Немного переведя дух, я швырнул им вслед свою живую дубинку, да так удачно, что зашиб почти насмерть еще человек десять, а потом зажег об штаны спичку, чтобы пересчитать покойников. Все дно каньона было усеяно ворочающимися и стонущими телами. Но, наверное, я перестарался и забил в эскопету слишком тяжелый заряд для того количества пороха, потому как дробь, гвозди и прочий хлам, не говоря уж про соль, так никого и не убили, хотя навели немало шороху.
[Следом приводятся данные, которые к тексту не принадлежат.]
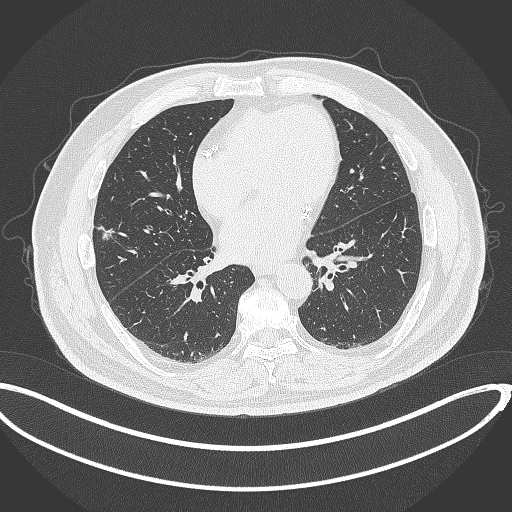
Chest CT, one axial slice; slice 140 of 340 in the series (ordered by position); 120 kVp; lung window (W 1500 / L -600 HU); 1 mm slice thickness; 512 × 512 image matrix, field of view 427 × 427 mm. Patient: male, 68 years. Case-level facts recorded for this patient, not image findings: clinical TNM (as recorded): T1c N0 M0.
Outlined on this slice (bounding box drawn by a radiologist):
- lung tumour (recorded histology: adenocarcinoma): bounding box <98,224,117,241> (left, top, right, bottom; pixels)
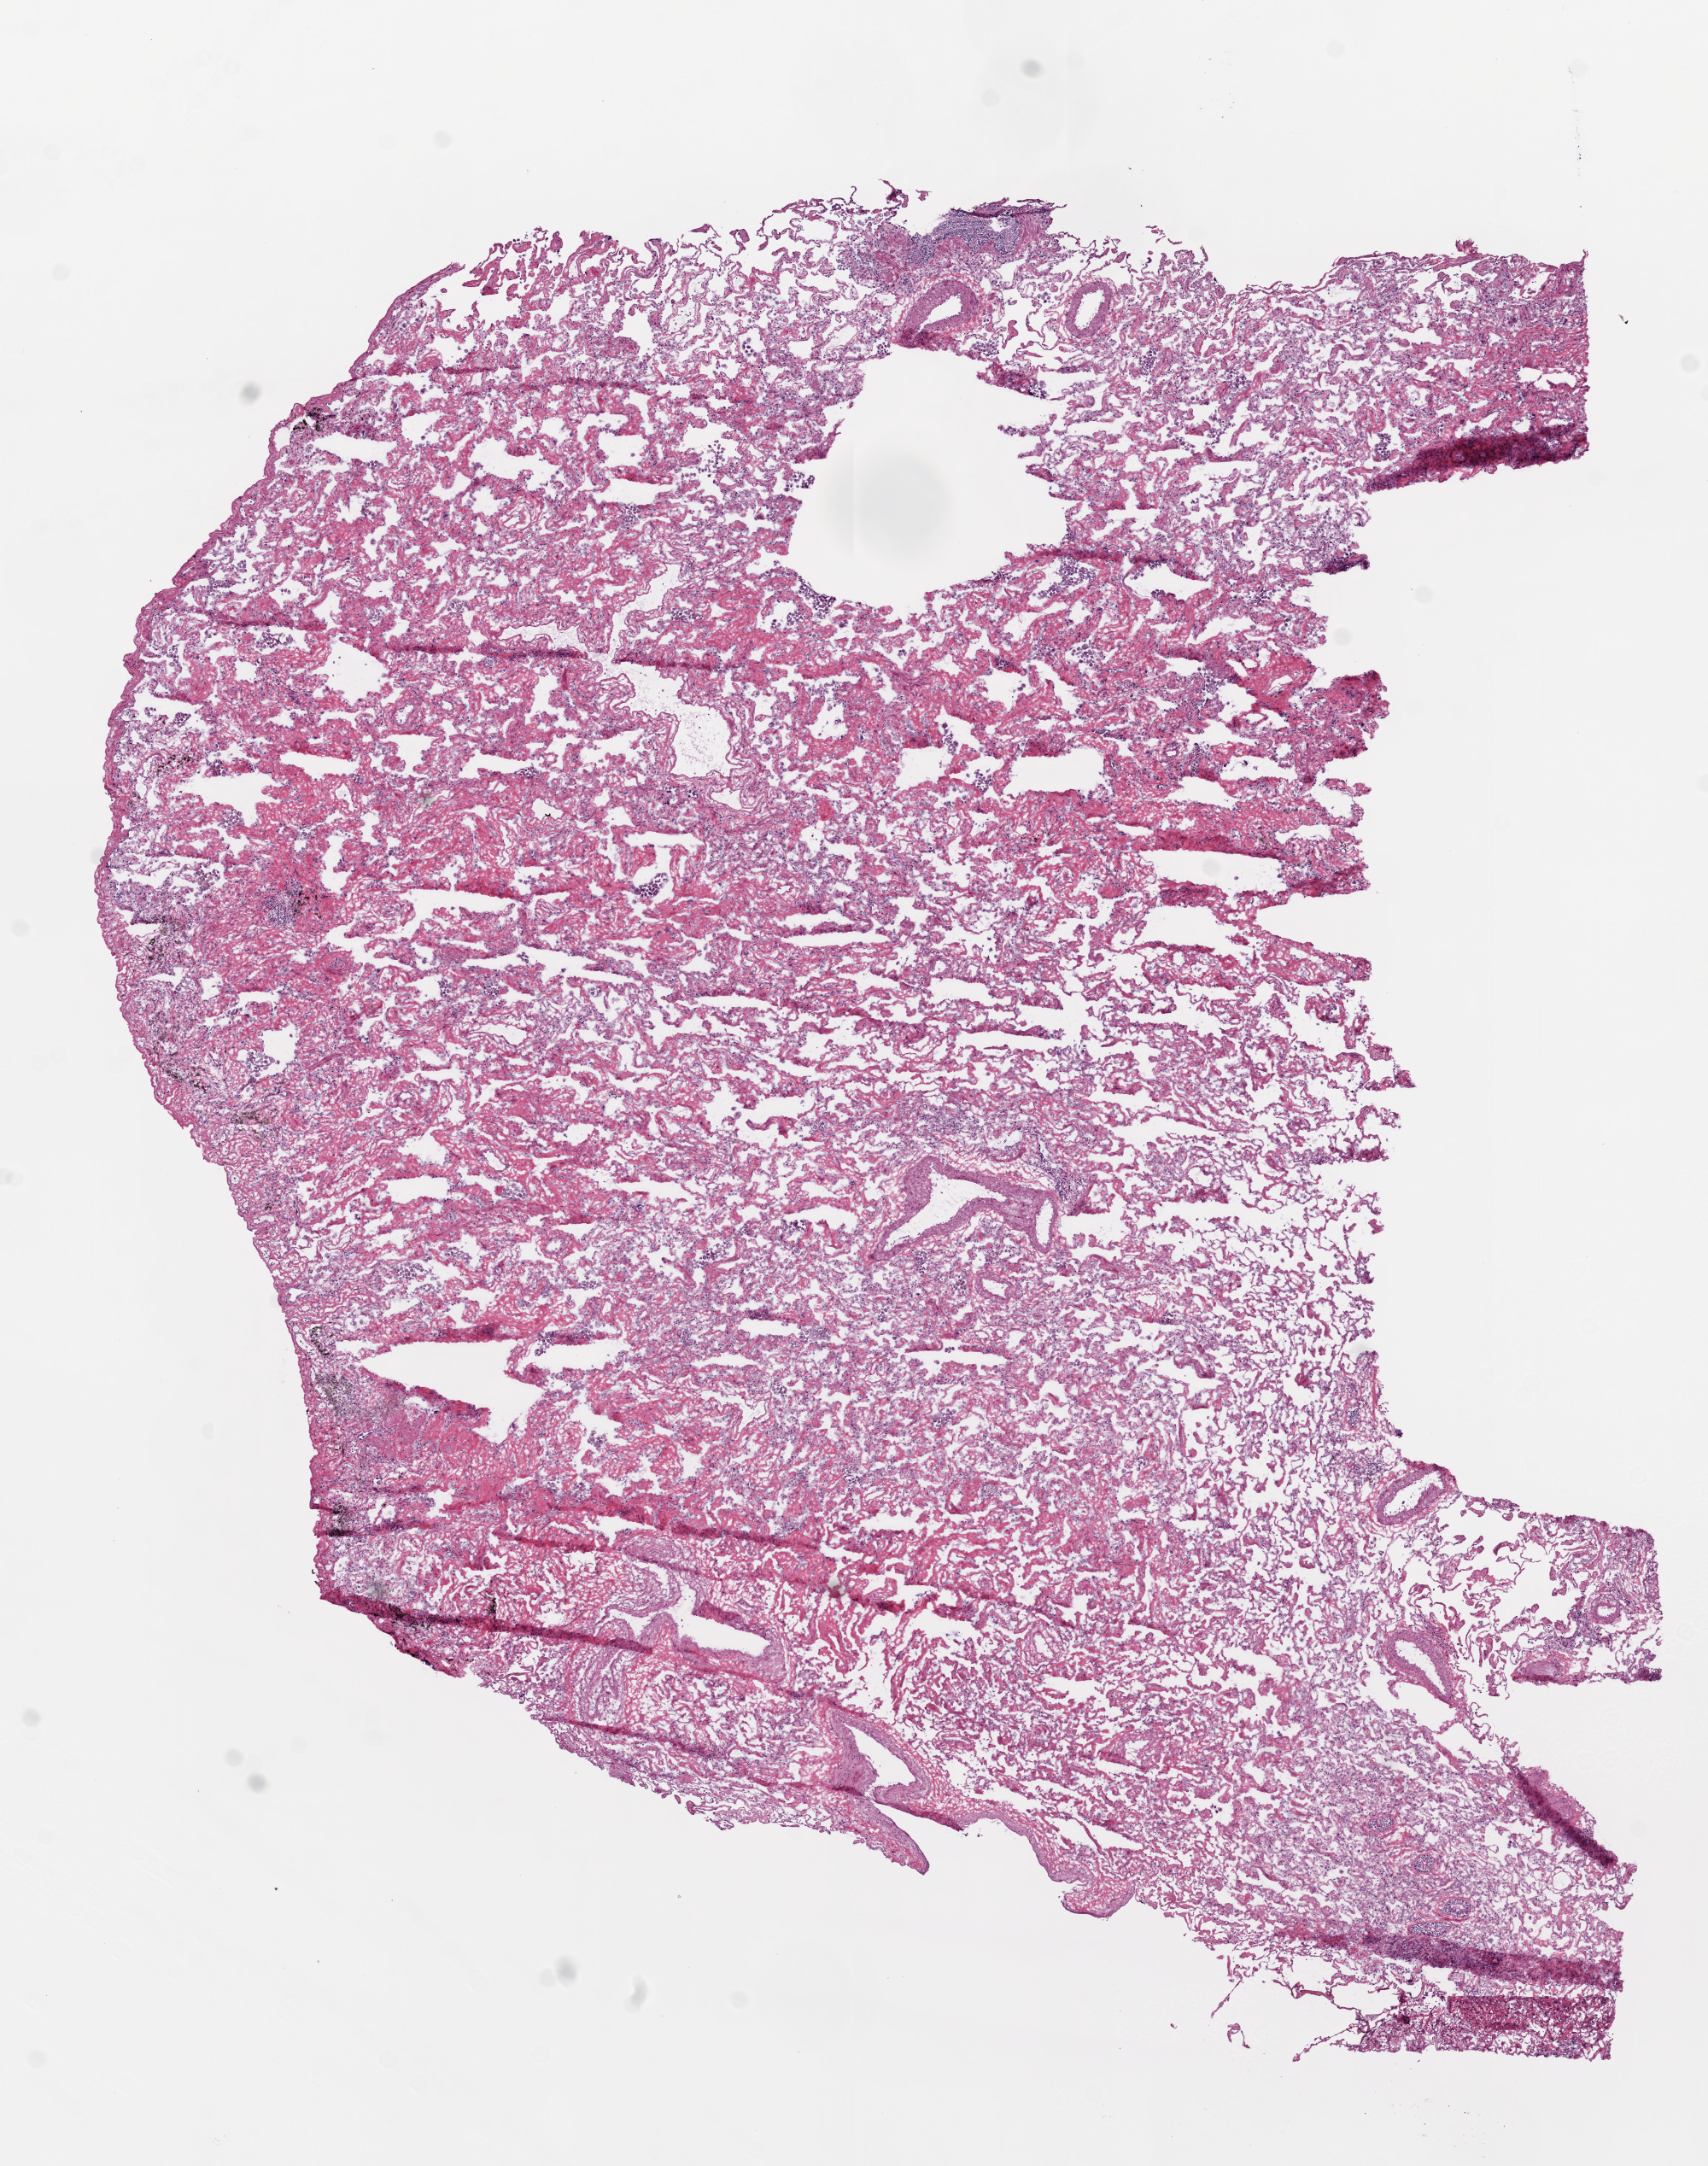
Digitized H&E-stained tissue section (whole slide) — whole scanned area (about 8.0 x 10.2 mm, acquisition: 20x scan) shown as a low-resolution overview. Frozen section. Lung, solid tissue normal (non-tumour tissue) sample. Female patient; age at initial diagnosis 73 years.
* this section: solid tissue normal (non-tumour) sample from the same patient
* patient diagnosis: Squamous cell carcinoma, NOS (upper lobe, lung)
Наконец я обнаружил дядюшку Джоэля. Он лежал на животе и выл так жутко, что запросто мог перепугать насмерть кого угодно. Было очень похоже на то, что задница дядюшки остановила в полете львиную долю той самой каменной соли.
— Почему ты не предупредил меня, что прихватил с собой тот проклятый мушкетон?! — гневно вскричал он, едва заслышав мои шаги. — Оставь меня! Я умираю! И хоть раз в жизни я хочу почить спокойно!
Но я боялся, что Клинтоны еще могут вернуться, а потому подобрал дядюшку и положил его животом вниз на его собственную лошадь. Потом я принялся звать мальчиков, но никто из них так и не откликнулся, и тогда я решил, что Клинтонам удалось-таки их подстрелить, а потому нам не оставалось ничего другого, как отправиться назад на ранчо, чтобы приготовиться там к последнему смертельному бою. Бедному дядюшке Джоэлю пришлось трястись на лошади, животом вниз поперек седла. Он стонал и рыдал, а потом вдруг начал ругаться, и изрыгаемые им проклятья были поистине ужасно жуткими.
— Теперь ты — последний из Гарфильдов, бедный мой дядюшка Джоэль, — сочувствуя изо всех сил, сказал я. — Но не беспокойся! Твои мальчики будут отомщены! А я буду стоять за тебя стеной, до самого конца!